- Records for processing -
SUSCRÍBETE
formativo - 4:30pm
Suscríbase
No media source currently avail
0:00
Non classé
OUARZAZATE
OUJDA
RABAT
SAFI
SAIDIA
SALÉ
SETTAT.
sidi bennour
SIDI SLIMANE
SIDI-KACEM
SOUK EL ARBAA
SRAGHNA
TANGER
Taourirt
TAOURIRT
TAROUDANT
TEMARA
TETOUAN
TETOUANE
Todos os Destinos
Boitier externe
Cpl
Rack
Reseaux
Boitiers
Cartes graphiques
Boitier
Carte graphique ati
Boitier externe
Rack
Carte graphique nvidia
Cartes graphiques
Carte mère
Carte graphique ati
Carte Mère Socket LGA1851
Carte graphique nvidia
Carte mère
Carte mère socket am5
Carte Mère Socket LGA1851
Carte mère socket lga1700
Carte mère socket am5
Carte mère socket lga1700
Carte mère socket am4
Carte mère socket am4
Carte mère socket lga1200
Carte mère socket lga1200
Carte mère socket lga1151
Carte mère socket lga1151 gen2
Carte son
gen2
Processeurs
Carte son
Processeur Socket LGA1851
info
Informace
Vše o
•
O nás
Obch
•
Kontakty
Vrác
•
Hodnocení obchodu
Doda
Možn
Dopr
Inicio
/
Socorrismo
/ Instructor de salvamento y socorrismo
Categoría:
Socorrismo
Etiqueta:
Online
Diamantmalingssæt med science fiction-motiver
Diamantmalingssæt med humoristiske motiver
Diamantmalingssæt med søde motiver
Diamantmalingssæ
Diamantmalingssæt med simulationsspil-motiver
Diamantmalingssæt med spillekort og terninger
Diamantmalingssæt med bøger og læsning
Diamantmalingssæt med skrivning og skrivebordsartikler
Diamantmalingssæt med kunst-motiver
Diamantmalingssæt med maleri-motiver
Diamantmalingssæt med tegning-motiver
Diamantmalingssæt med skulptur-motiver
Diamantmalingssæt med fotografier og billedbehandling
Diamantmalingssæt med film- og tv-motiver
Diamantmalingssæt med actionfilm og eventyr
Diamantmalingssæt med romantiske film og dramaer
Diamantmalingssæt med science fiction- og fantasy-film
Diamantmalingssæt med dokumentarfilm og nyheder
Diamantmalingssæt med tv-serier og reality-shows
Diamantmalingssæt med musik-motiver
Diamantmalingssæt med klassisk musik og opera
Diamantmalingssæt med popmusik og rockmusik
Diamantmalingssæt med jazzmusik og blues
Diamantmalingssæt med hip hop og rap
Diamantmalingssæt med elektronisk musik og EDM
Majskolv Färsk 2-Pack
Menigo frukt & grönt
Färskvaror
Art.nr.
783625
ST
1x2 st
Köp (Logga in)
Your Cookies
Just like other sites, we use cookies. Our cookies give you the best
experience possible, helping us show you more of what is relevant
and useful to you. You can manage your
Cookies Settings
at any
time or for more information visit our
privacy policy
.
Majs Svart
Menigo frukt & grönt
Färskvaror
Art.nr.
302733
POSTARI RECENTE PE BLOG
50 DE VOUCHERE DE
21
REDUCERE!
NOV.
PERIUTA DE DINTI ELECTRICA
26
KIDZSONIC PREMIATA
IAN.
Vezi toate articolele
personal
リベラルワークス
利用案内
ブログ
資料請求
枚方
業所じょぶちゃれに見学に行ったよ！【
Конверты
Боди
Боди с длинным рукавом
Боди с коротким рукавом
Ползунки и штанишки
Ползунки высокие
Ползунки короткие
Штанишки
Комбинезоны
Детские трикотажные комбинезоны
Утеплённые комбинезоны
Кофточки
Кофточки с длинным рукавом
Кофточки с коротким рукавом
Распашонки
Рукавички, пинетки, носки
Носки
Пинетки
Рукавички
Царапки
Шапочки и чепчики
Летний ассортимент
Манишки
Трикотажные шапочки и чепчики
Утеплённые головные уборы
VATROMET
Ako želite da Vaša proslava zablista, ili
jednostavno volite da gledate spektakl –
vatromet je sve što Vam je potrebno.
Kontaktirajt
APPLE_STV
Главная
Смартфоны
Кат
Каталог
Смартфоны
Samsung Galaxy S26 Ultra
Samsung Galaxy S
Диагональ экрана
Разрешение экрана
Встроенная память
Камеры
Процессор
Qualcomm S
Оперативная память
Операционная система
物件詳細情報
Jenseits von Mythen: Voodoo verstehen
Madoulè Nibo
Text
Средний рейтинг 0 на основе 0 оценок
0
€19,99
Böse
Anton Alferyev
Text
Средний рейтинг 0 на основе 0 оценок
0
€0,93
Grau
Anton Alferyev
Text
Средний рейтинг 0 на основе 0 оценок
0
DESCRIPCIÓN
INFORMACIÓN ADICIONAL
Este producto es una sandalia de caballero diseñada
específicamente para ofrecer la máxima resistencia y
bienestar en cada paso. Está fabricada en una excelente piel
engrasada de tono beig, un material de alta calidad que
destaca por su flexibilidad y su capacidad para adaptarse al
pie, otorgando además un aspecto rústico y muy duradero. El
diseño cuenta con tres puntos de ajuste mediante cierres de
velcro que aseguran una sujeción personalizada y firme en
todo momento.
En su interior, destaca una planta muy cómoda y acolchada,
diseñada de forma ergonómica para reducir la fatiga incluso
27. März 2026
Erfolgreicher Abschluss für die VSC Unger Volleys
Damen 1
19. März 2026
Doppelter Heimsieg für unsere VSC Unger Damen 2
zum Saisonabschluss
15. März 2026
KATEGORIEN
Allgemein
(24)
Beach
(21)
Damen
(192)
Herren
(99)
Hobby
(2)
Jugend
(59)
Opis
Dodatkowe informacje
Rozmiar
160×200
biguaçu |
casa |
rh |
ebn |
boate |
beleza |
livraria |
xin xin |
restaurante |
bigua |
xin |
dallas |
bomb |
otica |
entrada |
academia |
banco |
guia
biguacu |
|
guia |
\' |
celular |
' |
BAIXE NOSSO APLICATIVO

- Aim of the exercise -
Gather each line in the records that contains the string "Боди".

- Output -
Боди
Боди с длинным рукавом
Боди с коротким рукавом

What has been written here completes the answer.